Do not follow this hidden link or you will be blocked from this website !

Flux d'actualités

Des valeurs modernes devenues folles. Vers un suprémacisme républicain ?

Les propos de Michel Houellebecq en dialogue avec Michel Onfray dans le dernier hors-série de la revue Front populaire ont témoigné de la banalisation dans l’espace public d’une idéologie nationale-populiste particulièrement rance. Mais loin de se fonder sur les seules valeurs traditionnelles de l’extrême droite, ces discours revendiquent au contraire celles de la modernité – de l’universalisme au progressisme, en passant par la liberté d’expression – ce qui les rend encore plus dangereux.

« Suprémacisme blanc », le mot est lâché. Michel Houellebecq a estimé, dans le dernier hors-série de la revue Front Populaire, que le seul espoir pour sauver la France de la menace islamiste serait que cette idéologie « devienne “trendy” aux USA ». Michel Onfray acquiesce.
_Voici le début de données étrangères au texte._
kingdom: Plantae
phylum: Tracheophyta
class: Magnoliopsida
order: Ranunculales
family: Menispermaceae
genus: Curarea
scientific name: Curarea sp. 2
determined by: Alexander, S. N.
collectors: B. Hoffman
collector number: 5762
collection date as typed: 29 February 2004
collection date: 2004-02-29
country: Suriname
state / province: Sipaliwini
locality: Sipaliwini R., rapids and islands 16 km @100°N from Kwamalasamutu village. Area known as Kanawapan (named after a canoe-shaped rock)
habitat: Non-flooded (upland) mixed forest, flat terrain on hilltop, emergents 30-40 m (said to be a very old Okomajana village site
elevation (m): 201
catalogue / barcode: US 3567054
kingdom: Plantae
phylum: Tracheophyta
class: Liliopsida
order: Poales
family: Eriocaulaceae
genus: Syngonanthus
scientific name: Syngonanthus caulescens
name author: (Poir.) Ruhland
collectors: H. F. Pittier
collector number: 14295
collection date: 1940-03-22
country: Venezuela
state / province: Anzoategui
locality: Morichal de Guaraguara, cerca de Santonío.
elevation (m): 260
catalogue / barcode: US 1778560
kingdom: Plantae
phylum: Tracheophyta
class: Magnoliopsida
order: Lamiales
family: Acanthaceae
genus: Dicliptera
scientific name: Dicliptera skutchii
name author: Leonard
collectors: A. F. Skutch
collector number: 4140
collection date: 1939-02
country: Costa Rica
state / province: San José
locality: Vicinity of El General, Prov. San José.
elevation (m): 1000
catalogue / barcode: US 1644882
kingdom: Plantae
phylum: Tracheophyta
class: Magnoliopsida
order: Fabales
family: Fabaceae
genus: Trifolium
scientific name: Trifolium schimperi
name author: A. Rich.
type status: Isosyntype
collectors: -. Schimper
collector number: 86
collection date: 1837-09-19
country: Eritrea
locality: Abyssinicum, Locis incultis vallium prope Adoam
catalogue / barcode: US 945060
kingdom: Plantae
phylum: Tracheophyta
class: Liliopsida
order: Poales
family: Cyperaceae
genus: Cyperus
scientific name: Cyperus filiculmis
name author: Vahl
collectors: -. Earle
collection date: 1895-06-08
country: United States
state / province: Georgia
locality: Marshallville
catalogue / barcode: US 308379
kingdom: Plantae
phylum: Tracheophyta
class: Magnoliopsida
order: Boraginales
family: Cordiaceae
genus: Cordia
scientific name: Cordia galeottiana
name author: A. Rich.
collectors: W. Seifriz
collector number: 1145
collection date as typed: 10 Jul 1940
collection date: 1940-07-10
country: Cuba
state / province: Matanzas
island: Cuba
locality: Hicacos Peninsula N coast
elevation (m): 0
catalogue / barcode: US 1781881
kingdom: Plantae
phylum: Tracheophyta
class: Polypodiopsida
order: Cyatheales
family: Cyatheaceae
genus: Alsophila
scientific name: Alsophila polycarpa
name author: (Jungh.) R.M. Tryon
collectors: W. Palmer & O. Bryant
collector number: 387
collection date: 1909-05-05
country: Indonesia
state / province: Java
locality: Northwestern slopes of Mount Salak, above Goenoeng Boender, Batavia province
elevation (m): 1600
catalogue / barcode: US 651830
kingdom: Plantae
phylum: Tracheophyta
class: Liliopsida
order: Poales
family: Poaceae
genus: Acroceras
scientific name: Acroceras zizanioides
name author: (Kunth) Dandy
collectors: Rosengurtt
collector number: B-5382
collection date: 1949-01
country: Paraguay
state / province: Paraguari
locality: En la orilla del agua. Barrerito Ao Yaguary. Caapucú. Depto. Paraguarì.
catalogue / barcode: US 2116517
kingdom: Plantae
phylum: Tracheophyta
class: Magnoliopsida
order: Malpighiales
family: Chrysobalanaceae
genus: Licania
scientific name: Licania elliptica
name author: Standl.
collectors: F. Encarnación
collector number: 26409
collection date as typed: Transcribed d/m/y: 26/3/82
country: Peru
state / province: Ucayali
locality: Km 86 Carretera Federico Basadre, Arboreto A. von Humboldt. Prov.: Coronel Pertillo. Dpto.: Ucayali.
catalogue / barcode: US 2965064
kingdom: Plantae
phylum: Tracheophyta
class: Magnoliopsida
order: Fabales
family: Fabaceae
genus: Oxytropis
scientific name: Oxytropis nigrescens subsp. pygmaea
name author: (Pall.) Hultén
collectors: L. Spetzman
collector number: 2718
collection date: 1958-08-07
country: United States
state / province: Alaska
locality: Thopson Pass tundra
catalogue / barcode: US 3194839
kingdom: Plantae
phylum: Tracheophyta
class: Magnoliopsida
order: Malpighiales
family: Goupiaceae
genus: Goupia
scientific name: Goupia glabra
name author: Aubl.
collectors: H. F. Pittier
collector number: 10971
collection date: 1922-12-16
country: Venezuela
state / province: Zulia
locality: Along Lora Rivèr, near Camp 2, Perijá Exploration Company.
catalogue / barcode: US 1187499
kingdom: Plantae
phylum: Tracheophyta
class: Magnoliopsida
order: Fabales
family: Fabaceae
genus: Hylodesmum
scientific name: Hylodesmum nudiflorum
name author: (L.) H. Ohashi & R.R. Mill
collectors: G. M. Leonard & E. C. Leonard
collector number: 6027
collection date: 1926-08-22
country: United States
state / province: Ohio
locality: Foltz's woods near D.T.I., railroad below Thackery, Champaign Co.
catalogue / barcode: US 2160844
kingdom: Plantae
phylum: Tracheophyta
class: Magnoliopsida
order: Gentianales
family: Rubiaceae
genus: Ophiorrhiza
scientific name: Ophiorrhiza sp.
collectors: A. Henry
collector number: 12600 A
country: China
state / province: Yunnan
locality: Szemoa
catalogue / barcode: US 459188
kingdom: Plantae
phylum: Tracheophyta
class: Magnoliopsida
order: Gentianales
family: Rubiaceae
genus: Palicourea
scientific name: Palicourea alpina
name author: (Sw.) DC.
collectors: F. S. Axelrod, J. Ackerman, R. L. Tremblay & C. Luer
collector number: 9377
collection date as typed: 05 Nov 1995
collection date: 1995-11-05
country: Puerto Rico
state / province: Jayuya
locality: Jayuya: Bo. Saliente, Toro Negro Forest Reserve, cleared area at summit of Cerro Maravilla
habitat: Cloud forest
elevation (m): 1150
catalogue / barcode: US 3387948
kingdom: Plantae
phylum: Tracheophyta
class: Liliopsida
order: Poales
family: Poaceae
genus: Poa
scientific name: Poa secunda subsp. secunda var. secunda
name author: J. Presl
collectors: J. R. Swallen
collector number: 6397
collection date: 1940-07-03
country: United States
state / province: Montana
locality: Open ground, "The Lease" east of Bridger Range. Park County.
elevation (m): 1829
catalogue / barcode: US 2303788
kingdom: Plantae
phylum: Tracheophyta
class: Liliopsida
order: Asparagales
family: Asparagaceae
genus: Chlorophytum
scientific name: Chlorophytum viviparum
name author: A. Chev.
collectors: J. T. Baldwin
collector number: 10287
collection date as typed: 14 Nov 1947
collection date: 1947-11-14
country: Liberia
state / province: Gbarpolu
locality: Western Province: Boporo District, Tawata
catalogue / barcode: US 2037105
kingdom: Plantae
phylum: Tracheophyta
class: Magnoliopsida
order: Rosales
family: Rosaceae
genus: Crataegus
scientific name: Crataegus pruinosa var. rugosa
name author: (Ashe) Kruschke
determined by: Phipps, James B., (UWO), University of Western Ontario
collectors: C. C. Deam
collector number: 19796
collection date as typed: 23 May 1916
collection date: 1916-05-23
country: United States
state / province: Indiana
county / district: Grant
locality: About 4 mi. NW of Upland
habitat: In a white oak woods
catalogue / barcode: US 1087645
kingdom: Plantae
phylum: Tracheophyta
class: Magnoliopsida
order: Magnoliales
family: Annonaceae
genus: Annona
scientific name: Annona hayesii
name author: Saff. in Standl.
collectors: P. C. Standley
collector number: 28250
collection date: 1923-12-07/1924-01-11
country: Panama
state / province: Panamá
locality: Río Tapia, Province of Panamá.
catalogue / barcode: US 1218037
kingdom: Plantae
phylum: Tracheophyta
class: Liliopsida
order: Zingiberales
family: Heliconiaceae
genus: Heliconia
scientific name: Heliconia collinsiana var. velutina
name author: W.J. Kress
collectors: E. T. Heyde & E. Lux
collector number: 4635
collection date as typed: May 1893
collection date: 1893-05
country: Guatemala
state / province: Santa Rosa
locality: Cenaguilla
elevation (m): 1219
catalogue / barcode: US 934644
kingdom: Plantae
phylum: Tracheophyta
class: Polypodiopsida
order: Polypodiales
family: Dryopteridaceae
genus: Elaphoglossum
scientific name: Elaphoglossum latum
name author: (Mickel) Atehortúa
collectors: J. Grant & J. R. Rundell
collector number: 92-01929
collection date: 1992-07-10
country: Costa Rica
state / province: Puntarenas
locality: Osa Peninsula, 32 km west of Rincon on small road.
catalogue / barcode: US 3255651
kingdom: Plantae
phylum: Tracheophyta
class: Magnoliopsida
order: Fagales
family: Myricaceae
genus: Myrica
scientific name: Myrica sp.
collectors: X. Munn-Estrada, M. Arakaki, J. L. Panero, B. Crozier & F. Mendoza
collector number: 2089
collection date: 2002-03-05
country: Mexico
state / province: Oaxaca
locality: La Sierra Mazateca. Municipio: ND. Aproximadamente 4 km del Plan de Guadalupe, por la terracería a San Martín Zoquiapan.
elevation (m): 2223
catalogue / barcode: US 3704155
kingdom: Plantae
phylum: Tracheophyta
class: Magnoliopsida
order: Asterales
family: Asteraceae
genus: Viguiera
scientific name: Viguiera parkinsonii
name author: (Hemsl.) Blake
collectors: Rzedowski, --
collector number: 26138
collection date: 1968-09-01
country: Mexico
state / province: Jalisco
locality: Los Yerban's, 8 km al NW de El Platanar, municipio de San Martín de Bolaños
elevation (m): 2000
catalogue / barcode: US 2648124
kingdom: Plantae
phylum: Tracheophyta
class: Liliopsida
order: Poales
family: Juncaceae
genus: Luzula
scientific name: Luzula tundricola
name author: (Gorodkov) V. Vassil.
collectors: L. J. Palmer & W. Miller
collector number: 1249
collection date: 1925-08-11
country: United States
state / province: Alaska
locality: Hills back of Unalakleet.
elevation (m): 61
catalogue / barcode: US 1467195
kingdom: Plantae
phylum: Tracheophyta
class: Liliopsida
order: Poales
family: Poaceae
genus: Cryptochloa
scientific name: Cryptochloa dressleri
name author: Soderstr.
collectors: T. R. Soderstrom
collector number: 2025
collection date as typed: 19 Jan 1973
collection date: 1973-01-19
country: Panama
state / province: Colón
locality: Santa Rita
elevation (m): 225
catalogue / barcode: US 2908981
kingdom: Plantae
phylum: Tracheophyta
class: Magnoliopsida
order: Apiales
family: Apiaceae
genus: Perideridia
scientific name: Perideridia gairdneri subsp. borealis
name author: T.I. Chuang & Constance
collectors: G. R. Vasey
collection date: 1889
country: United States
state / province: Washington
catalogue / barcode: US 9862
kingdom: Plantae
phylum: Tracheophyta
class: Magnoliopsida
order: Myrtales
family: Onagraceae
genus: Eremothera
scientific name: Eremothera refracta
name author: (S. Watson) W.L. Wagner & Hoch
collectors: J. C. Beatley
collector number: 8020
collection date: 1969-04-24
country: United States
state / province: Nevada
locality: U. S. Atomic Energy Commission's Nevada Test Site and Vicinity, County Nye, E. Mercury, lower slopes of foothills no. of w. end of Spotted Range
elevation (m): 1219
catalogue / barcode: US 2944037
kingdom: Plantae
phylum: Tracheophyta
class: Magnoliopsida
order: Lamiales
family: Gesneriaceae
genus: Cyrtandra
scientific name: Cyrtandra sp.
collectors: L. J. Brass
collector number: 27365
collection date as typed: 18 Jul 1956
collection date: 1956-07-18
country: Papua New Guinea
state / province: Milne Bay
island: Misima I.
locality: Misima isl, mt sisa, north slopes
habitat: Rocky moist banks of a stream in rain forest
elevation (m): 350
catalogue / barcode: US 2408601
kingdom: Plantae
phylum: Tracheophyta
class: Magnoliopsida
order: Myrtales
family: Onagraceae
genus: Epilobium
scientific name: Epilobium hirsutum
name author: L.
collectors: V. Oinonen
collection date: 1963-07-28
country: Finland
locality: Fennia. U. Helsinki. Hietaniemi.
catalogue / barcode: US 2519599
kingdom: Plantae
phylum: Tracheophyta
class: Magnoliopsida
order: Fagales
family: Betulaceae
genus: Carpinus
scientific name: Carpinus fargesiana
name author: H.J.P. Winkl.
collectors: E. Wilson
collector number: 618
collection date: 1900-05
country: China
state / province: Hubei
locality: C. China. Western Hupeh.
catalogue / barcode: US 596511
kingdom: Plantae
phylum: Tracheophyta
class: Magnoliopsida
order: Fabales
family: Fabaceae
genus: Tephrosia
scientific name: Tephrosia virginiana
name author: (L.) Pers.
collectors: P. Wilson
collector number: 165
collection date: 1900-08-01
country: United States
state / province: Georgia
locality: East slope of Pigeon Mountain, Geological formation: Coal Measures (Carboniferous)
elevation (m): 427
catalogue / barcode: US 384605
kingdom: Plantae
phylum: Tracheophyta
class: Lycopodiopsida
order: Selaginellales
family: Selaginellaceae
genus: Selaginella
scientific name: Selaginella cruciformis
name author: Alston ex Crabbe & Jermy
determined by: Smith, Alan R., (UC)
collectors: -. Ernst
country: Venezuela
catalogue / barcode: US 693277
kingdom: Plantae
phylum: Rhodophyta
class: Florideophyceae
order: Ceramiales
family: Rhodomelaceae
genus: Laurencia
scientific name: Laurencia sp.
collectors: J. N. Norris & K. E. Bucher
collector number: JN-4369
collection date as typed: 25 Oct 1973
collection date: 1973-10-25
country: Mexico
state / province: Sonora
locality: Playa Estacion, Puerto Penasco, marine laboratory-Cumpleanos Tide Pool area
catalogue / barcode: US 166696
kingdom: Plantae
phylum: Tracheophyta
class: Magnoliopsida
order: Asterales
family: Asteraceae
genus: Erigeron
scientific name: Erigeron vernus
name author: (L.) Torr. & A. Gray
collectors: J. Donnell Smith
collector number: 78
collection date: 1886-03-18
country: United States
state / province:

Le Figaro, jadis organe d’un conservatisme tempéré, salue un échange profond entre « deux grands esprits français ». Au sommaire de la revue, l’entretien est complété par quelques autres textes : Bat Ye’Or, qui envisage que l’islam puisse « soumettre l’Occident »; Renaud Camus, théoricien du Grand Remplacement ; ou encore Stéphane Blanchonnet, obscur maurrassien.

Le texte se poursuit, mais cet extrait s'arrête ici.